Carotid Artery Disease
Many people with Carotid Artery Disease experience no symptoms even with severe blockage. Generally, this condition is found after the patient experiences a stroke or through other a routine patient examination. In rare occasions Carotid Artery Disease may cause ringing in the ears or fainting because of the lack of blood flow to the brain. Other symptoms may include weakness, numbness, slurred speech or facial drooping.
Generally caused by atherosclerosis, where a build up of plaque in the arteries reduces the flow of blood or blocks the flow entirely. This lack of blood flow and reduced oxygen supply to the brain can lead to stroke.
Sedentary lifestyle, Overweight obesity, Diabetes, smoking, high cholesterol levels, high blood pressure, Family history, high fat diet, and age above 75 are all factors
Thorough physical examination and medical history.

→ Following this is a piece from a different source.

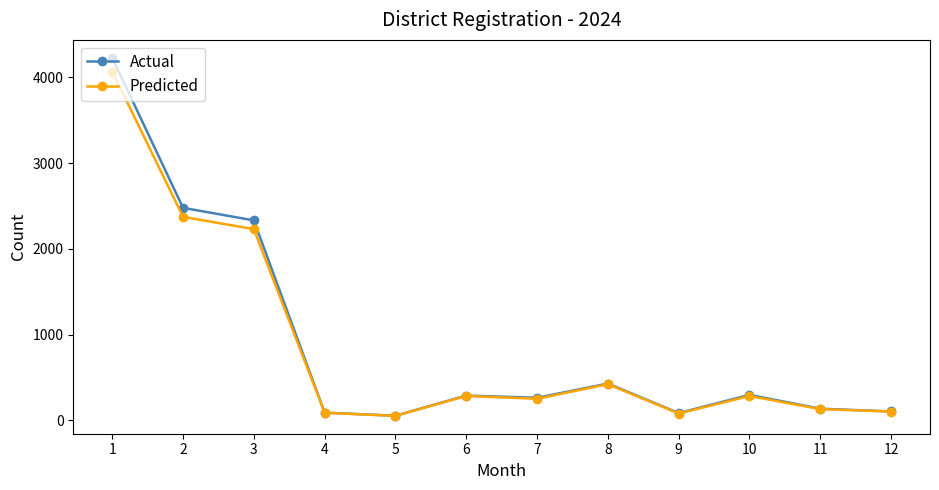

Is the value of Actual at 4 greater than the value of Predicted at 11?

No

Your physician will also most likely be looking for a (bruit) swooshing sound in the carotid artery that is indicative of a narrowed artery. An Carotid Artery duplex ultrasound scan will also be performed to assess the flow of blood through the artery as well as the pressure. A CT or MRI may be done also to assess for stroke.
Thereason for treatment of carotid artery disease is to reduce or mitigate the possibility of stroke.
For mild blockage:
lifestyle changes such as eating a healthier diet, reducing salt intake, exercising regularly, loosing weight, and quitting smoking.

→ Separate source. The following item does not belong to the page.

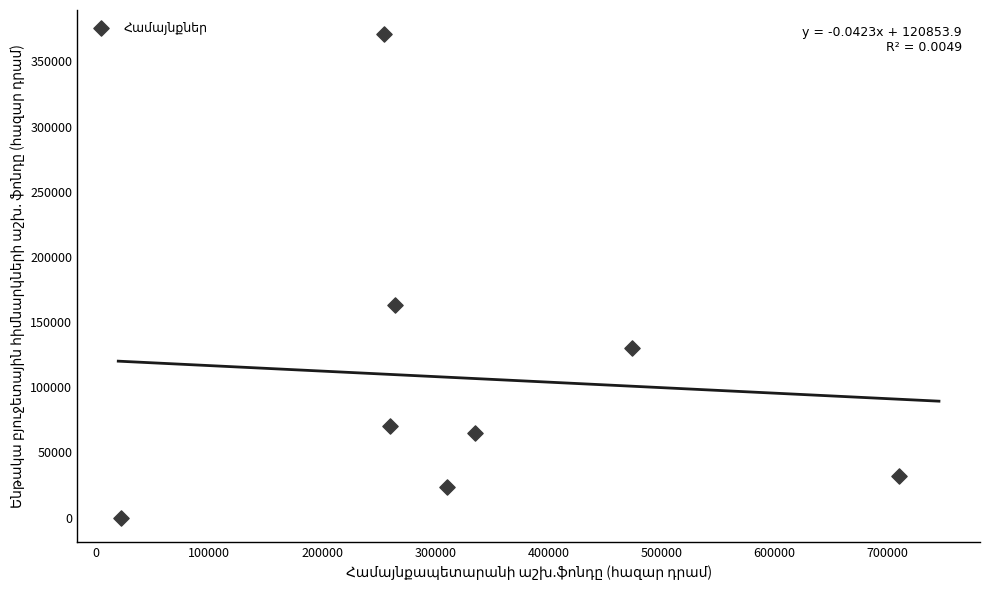

What Y value in the scatter plot is closest to 185443?

163113.0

to lower the amount of cholesterol in the blood and your blood pressure. Additional blood thinner medications may be given to prevent blood clots.
Carotid endarterectomy – generally performed when there is a blockage of 50% or above accompanied with symptoms such as a stroke.
TCAR –Western Vascular Institute is pioneering the use of a breakthrough technology called TransCarotid Artery Revascularization (TCAR) to treat patients with carotid artery disease who are at risk for open surgery. While any repair of the carotid artery carries some risk of causing a stroke because of the repair itself, TCAR was designed to help minimize that risk by keeping potential stroke causing fragments away from the brain. Like the open surgery, carotid endarterectomy (CEA), this new procedure involves direct access to the carotid artery, but through a much smaller incision at the neckline just above the clavicle instead of a longer incision on the neck. During the TCAR procedure, a tube inserted into the carotid artery is connected to a system that temporarily directs blood flow away from the brain to protect against dangerous debris from reaching the brain during the procedure. Surgeons then filter the blood before returning it to a vein in the groin, and a stent is implanted directly into the carotid artery to stabilize the plaque and prevent future strokes. The entire procedure is performed in less than half the time of CEA limiting the stress on the heart and significantly cutting the risk of the patient having a stroke or heart attack during the procedure.
Carotid angioplasty/stenting –This procedure is performed to treat narrowed or occluded carotid arteries. In this procedure, the Vascular Surgeon inserts a wire through the groin and guided via x-ray imaging to the carotid artery. Once there the balloon is placed to expand the narrowed section and a stent is left in place afterward to maintain the vessel diameter and allow the blood to flow through the artery.